*Task instructions:* Find the line containing "在prompt中使用<my_" in the entries below. Reproduce that line and each one after it to the end, exactly, with no other lines.
-------- Data
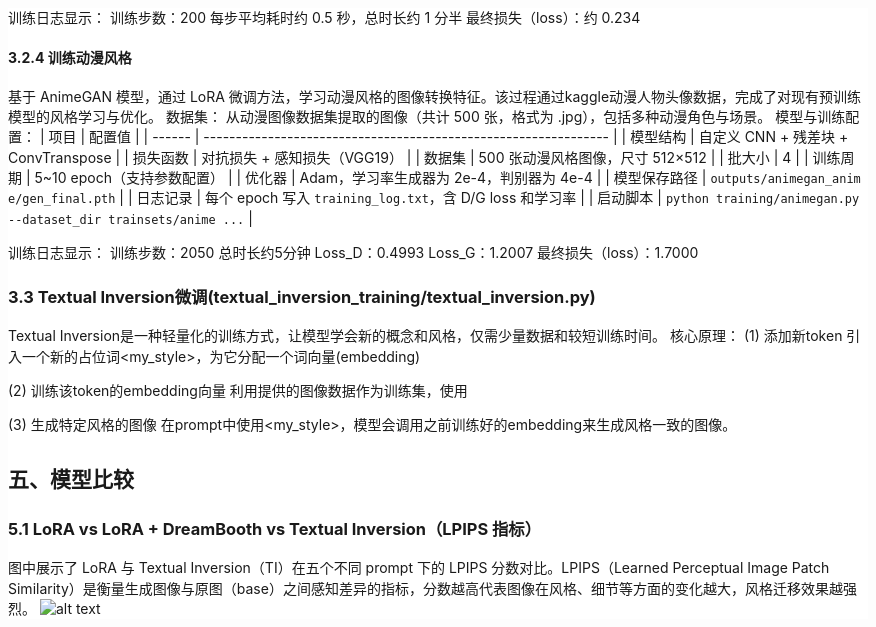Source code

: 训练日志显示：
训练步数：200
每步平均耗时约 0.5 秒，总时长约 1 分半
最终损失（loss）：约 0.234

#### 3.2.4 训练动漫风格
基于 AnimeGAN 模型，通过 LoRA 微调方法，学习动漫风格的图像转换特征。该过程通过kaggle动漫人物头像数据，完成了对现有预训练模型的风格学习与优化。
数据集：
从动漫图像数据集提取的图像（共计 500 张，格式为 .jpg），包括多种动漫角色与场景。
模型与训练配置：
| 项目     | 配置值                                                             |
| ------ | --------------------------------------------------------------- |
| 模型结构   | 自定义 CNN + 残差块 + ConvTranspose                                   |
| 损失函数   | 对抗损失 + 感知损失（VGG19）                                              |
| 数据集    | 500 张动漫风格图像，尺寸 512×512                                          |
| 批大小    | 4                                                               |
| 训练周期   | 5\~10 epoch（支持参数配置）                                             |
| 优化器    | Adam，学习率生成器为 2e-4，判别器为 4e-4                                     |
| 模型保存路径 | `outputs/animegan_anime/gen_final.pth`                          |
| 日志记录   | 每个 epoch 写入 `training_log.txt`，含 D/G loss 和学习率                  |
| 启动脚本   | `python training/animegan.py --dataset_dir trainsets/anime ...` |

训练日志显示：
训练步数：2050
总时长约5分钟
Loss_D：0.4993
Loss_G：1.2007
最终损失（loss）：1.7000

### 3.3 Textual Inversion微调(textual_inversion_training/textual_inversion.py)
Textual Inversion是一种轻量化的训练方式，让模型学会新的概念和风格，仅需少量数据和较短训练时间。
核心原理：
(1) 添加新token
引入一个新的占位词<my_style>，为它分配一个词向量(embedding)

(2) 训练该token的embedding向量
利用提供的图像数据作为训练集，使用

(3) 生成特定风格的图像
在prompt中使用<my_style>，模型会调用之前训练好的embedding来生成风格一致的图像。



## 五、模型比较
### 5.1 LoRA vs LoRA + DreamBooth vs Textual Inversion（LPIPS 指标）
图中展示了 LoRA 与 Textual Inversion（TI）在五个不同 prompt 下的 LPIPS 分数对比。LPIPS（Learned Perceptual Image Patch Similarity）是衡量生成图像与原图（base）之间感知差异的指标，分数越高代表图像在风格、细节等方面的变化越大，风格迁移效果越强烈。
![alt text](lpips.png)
----------------
*Written answer:*
在prompt中使用<my_style>，模型会调用之前训练好的embedding来生成风格一致的图像。



## 五、模型比较
### 5.1 LoRA vs LoRA + DreamBooth vs Textual Inversion（LPIPS 指标）
图中展示了 LoRA 与 Textual Inversion（TI）在五个不同 prompt 下的 LPIPS 分数对比。LPIPS（Learned Perceptual Image Patch Similarity）是衡量生成图像与原图（base）之间感知差异的指标，分数越高代表图像在风格、细节等方面的变化越大，风格迁移效果越强烈。
![alt text](lpips.png)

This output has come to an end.